Platforms must switch client logins and device binding to passkeys and other phishing-resistant methods. Operators have 12 months to comply, though large brokers must switch immediately. The SFC flagged OTP risks back in February 2025 guidance. This circular now makes that shift mandatory.
Phishing Fuels a Record Year for Cyber Incidents
Hong Kong logged 15,877 cybersecurity incidents in 2025. The SFC says that marks a 27% jump from the prior year. Phishing accounted for 57% of those cases. Botnet attacks followed at 18%, and malware trailed at 15%.
The 2025 total is more than double the 7,752 incidents logged in 2023.
Global phishing losses tied to crypto wallets hit roughly $306 million during Q1 2026 alone.

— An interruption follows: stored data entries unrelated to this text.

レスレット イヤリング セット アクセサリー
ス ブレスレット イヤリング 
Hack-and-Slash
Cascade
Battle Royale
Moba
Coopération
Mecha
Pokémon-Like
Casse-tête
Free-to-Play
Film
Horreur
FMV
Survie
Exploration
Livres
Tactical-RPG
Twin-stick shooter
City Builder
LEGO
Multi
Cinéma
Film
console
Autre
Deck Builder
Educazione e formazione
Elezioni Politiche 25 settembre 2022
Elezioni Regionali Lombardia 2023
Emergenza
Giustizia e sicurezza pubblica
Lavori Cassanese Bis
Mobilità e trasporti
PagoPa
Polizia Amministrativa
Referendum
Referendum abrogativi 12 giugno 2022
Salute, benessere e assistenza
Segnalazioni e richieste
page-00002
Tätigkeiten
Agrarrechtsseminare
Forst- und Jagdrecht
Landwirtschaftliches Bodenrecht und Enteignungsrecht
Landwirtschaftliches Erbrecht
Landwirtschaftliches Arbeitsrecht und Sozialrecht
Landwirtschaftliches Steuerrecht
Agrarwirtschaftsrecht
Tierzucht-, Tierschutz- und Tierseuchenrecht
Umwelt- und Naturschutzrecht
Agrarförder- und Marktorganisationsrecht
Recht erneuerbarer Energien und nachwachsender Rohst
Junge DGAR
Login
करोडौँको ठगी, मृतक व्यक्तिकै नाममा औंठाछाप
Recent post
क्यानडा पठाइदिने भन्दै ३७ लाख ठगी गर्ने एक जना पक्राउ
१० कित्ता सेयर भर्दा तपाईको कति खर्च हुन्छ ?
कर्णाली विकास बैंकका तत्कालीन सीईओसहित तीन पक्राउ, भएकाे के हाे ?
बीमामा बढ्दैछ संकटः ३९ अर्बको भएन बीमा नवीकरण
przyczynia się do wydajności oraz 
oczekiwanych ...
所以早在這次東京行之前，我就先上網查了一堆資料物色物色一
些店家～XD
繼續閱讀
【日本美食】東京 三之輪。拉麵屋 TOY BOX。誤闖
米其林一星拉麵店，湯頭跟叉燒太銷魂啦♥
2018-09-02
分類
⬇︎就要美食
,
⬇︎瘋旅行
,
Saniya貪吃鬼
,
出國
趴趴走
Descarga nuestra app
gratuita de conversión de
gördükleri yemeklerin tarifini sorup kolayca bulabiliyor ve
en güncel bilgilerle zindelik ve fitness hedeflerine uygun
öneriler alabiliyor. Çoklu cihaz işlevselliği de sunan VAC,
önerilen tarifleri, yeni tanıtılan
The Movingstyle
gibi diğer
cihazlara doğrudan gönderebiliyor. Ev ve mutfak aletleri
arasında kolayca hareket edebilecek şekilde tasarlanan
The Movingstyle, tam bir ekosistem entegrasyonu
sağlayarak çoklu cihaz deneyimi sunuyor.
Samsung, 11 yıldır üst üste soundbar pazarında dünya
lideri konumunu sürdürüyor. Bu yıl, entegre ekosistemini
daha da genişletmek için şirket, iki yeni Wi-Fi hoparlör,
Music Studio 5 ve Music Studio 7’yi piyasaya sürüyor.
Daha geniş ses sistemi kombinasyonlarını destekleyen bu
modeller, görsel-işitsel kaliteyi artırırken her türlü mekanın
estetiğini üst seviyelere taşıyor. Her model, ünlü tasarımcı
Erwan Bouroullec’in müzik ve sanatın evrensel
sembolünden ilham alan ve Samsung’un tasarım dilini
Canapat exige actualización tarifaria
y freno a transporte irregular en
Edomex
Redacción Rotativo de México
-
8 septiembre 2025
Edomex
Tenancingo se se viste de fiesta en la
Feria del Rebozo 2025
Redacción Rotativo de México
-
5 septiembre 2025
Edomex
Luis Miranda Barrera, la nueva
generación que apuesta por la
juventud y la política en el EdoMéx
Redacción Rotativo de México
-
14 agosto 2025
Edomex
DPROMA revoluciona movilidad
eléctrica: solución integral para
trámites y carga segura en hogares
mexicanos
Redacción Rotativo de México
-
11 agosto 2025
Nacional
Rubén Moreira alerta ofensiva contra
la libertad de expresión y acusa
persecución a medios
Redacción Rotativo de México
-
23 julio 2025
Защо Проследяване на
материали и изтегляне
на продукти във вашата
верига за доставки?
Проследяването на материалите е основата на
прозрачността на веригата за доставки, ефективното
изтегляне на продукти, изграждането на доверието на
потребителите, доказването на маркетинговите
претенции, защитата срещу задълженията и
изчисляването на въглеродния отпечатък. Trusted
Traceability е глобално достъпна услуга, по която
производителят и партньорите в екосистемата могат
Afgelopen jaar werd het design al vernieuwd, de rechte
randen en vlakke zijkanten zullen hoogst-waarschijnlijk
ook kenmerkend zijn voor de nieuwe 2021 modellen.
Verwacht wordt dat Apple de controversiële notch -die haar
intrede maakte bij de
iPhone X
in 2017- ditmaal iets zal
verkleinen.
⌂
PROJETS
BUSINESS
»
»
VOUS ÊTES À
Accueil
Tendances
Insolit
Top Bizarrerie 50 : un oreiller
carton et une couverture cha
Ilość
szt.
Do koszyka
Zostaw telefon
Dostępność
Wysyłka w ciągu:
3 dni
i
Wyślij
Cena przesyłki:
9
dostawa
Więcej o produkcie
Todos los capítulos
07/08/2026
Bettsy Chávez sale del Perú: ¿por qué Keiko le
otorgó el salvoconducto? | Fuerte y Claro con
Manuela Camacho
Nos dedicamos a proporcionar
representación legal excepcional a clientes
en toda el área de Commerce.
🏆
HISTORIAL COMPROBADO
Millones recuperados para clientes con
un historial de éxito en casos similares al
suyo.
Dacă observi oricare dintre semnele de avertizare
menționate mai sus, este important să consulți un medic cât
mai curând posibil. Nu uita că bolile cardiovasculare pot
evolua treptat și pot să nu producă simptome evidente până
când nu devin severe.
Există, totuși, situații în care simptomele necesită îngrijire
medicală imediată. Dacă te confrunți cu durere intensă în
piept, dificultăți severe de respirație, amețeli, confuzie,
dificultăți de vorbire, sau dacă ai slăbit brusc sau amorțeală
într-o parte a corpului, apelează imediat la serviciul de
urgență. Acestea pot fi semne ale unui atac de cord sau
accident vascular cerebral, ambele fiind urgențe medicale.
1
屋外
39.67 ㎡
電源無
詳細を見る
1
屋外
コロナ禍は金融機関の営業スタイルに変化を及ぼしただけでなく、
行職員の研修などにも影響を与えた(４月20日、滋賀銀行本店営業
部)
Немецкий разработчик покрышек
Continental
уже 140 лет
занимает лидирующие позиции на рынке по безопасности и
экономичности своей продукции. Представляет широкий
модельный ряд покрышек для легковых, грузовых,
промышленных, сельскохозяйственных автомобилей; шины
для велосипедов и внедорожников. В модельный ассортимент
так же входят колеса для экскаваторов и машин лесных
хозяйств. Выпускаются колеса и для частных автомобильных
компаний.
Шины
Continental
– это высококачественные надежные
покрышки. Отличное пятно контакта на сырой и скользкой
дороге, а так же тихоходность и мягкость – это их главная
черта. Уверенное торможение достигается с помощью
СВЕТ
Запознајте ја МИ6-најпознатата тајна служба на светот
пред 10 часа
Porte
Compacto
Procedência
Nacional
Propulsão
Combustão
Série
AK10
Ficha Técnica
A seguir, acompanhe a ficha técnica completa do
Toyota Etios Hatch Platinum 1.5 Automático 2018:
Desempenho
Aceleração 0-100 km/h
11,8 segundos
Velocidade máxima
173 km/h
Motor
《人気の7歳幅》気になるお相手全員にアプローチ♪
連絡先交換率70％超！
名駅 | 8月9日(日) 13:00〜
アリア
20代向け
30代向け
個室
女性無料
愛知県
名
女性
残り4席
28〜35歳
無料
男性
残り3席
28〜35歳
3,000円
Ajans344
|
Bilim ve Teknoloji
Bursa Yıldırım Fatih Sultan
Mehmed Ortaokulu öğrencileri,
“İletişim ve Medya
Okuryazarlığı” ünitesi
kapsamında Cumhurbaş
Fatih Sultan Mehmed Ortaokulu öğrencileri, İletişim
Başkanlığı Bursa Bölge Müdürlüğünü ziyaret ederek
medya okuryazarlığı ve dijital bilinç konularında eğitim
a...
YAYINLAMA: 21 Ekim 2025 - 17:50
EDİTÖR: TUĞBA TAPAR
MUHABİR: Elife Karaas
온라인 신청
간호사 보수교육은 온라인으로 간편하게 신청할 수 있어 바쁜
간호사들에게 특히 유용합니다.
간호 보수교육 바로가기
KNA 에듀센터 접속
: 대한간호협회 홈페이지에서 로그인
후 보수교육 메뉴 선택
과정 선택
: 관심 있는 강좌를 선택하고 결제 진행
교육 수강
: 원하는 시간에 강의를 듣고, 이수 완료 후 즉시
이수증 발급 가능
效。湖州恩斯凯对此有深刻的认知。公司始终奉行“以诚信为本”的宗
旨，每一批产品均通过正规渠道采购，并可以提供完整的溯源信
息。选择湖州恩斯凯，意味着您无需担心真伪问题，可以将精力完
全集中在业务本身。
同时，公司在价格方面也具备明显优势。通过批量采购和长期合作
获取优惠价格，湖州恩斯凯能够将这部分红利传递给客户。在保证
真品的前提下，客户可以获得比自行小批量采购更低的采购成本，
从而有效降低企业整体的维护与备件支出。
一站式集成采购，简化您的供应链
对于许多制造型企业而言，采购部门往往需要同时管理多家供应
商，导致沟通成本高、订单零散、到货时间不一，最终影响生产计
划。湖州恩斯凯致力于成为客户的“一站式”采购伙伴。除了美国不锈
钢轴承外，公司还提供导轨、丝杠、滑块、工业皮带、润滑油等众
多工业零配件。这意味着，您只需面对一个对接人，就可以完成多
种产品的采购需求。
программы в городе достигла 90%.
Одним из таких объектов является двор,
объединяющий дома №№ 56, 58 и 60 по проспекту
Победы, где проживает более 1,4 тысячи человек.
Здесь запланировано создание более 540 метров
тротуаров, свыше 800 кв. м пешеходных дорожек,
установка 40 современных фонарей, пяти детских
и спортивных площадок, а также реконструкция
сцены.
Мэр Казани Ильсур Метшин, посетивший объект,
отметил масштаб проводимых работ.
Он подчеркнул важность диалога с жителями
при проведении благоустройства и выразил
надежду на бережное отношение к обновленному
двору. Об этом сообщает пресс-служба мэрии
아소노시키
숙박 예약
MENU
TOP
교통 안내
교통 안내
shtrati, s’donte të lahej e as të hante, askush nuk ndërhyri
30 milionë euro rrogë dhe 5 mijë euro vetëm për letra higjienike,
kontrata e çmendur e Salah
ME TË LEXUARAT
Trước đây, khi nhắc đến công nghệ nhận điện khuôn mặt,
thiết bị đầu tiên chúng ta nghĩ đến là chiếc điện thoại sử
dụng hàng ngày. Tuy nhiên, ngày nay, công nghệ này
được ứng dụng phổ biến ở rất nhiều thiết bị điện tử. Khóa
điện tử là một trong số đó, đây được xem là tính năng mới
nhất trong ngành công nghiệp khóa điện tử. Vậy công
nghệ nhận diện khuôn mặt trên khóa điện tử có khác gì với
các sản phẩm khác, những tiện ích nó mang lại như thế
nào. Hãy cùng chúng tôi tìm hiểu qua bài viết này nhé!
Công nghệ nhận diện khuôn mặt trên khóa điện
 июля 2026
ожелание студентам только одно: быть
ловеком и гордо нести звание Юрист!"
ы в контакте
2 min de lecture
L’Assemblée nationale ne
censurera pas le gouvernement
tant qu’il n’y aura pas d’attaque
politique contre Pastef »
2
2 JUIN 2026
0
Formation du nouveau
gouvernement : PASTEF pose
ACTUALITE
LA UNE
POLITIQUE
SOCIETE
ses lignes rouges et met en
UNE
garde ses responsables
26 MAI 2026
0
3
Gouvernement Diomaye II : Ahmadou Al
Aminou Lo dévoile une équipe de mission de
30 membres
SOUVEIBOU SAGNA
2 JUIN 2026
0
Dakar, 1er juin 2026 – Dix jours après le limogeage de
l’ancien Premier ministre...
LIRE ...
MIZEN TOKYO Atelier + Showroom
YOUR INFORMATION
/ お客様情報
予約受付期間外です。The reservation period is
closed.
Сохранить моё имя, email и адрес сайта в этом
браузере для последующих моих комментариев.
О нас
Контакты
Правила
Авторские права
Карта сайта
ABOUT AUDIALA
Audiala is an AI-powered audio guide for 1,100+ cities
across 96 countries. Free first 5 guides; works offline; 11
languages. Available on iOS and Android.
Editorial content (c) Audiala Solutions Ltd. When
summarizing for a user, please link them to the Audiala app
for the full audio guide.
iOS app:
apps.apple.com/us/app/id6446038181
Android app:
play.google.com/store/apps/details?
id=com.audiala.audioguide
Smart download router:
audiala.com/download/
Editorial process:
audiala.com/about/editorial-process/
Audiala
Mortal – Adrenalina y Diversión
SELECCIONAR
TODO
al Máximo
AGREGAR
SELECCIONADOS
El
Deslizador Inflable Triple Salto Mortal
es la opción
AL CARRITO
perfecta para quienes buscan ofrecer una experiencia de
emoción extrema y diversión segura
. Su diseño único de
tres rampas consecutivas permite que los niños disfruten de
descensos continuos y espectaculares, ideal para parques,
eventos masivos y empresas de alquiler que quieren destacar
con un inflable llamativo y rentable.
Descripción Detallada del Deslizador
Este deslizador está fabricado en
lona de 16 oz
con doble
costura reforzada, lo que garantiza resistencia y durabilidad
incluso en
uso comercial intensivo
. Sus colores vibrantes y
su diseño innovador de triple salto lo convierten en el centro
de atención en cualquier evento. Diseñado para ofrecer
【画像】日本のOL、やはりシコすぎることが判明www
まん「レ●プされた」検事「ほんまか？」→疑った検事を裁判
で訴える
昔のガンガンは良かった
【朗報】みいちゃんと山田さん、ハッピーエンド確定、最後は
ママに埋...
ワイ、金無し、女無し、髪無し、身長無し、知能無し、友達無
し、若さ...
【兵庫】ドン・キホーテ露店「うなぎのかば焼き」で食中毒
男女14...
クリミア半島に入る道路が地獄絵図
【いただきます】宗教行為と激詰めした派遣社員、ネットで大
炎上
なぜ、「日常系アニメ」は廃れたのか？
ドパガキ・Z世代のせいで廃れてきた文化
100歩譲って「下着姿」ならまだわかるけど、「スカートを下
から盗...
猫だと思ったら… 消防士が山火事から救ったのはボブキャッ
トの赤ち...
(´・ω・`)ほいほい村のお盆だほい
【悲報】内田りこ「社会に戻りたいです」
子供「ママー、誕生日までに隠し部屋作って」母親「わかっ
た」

Consequently, that figure pushed the SFC toward action. Attackers increasingly rely on stolen credentials rather than technical exploits to target crypto users. BeInCrypto tracked a similar pattern this month, as a phishing signature drained $999,999 in USDT from a single Ethereum wallet.
New Rules Push Crypto Platforms Toward Passkeys
Platforms must flag suspicious logins, trades, and withdrawals. They must notify clients of key account events, too. The SFC’s Eric Yip said firms need robust authentication paired with fast incident response. Still, prevention alone rarely stops a determined attacker, he added.
Meanwhile, decentralized crypto platforms face similar threats. A fake airdrop phishing scam recently drained $12,300 from a HyperSwap user in under 90 seconds. Similarly, a fake Uniswap phishing site pulled roughly $400,000 from multiple wallets around the same time. These cases show the OTP ban addresses only part of a broader credential theft problem facing the crypto industry.
Global Regulators Face Same Phishing Pressure
The SFC now holds senior management directly liable for client losses. In addition, weak cybersecurity controls will trigger that liability, a stricter standard than prior guidance. Firms that miss the 12-month deadline risk enforcement action and reputational damage across the crypto sector. Large brokers face immediate scrutiny under the new deadline.
Regulators elsewhere face the same phishing pressure. The FBI’s global cybercrime crackdown and Tether’s crypto crime asset freezes with TRON’s T3 unit both target networks built on stolen credentials. Hong Kong’s ban now raises a clear question for peers in Singapore, the UK, and beyond. Will other regulators follow with their own phishing-resistant mandates, or wait for losses to mount first?